5. Subject has a significant history of renal, neurologic, psychiatric, pulmonary,
endocrinologic, metabolic, immunologic, cardiovascular, or hepatic disease that, in
the opinion of the Investigator, would adversely affect his/her participation in
this study. Any other medical or social condition deemed by the investigator to be
likely to interfere with a subject's ability to participate in the study, place the
subject at unacceptable risk or interfere with the interpretation of the results.

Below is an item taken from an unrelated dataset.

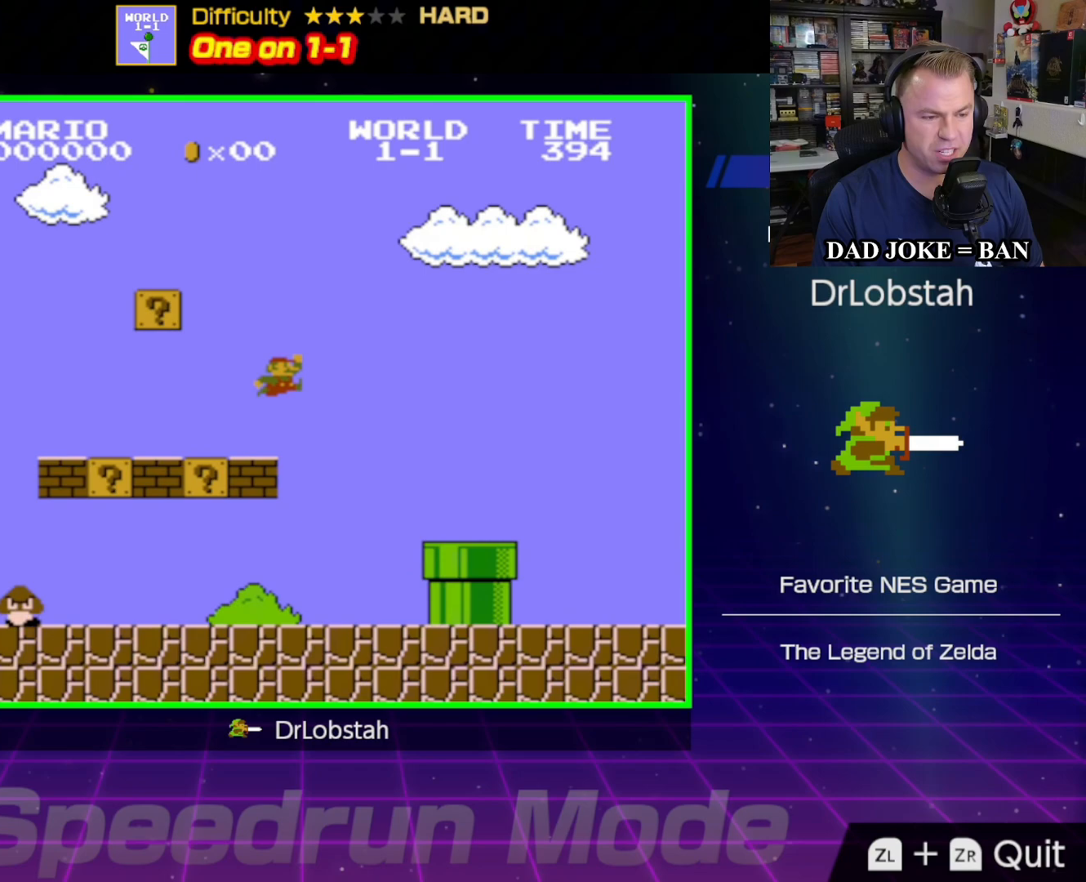
{"buttons": ["B", "DPAD_RIGHT"], "events": [[50, "A", "up"]]}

For subjects who have required surgical intervention for any above diseases within
the past 6 months, a discussion with the Investigator and the Medical Monitor is
needed.
6. Subject has baseline prolongation of the heart rate-corrected QT (QTcF) interval ≥
480 ms (calculated per Fridericia's formula [QTcF = QT/RR (1/3)])), a cardiovascular
disability status of New York Heart Association Class ≥ 2 or associated other
significant screening ECG or ultrasonic cardiogram abnormalities, per Investigator's
judgement. For any subject with underlying RBBB or LBBB, cardiology review is needed
to correct QTcF calculation using Sponsor recommended formula.

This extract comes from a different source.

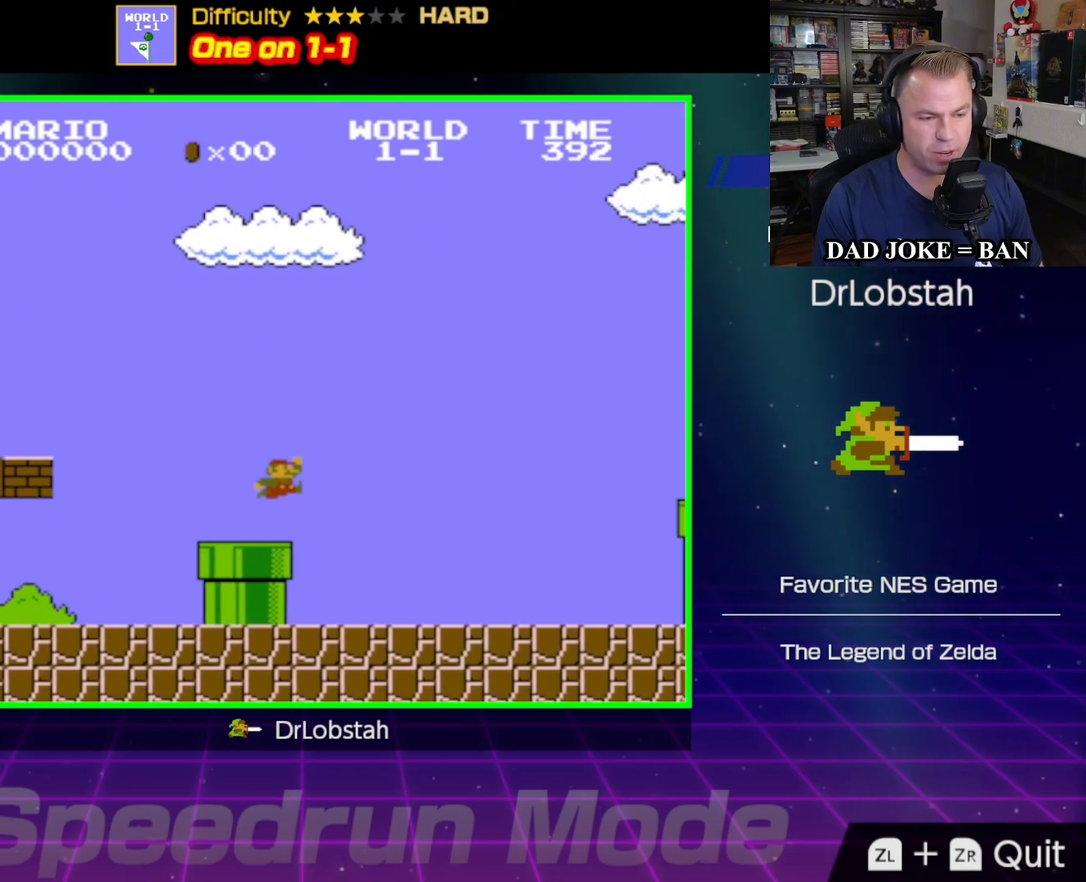
{"buttons": ["A", "B", "DPAD_RIGHT"], "events": [[500, "A", "down"]]}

7. Subject has significant a history of congenital long QT syndrome or Torsades de
Pointes (TdP), uncontrolled or symptomatic arrhythmias, congestive heart failure,
myocardial infarction, stroke, or intracranial hemorrhage within 6 months prior to
the first dose of LP-118.
8. Subject exhibits evidence of other clinically significant uncontrolled condition(s)
including, but not limited to:
- Uncontrolled active systemic infection (bacterial, fungal, viral);
- Known poorly controlled human immunodeficiency virus (HIV) or active hepatitis
B or C infection (active hepatitis B defined as HbsAg positive, or HbcAb
positive with detectable HBV DNA load; active hepatitis C defined as HCV
antibody positive with HCV RNA positive);
- Unexplained fever > 38.5°C within 7 days prior to the first dose of study drug
administration (at the discretion of the Investigator if the fever is
considered attributed to the subject's malignancy or an explained infection may
be enrolled).
9. A female subject is pregnant or breast-feeding.
10. Subject incapacity to swallow oral medications, with any malabsorption condition,
known dysphagia, short-gut syndrome, gastroparesis, or other conditions that, in the
opinion of the Investigator, may limit the ingestion or gastrointestinal absorption,
distribution, metabolism and excretion of drugs administered orally.
11. Subjects with known and active central nervous system (CNS) involvement at
Screening.
12. Subjects with known hypersensitivity to any of the components of LP-118 (see
Investigators Brochure for a list of components).
13. Subjects who are taking QT-prolonging drugs that are known to cause Torsades de
Pointes (TdP) (See Appendix 17 for the list of medications that are associated with
TdP). In the event a prohibited medication might cause TdP, the PI must first
determine if the risk to benefit is in favor of the subject and then discuss with
the Medical Monitor about that particular medication on a case-by-case basis.
14. Major surgery within 14 days prior to the first dose of study drug.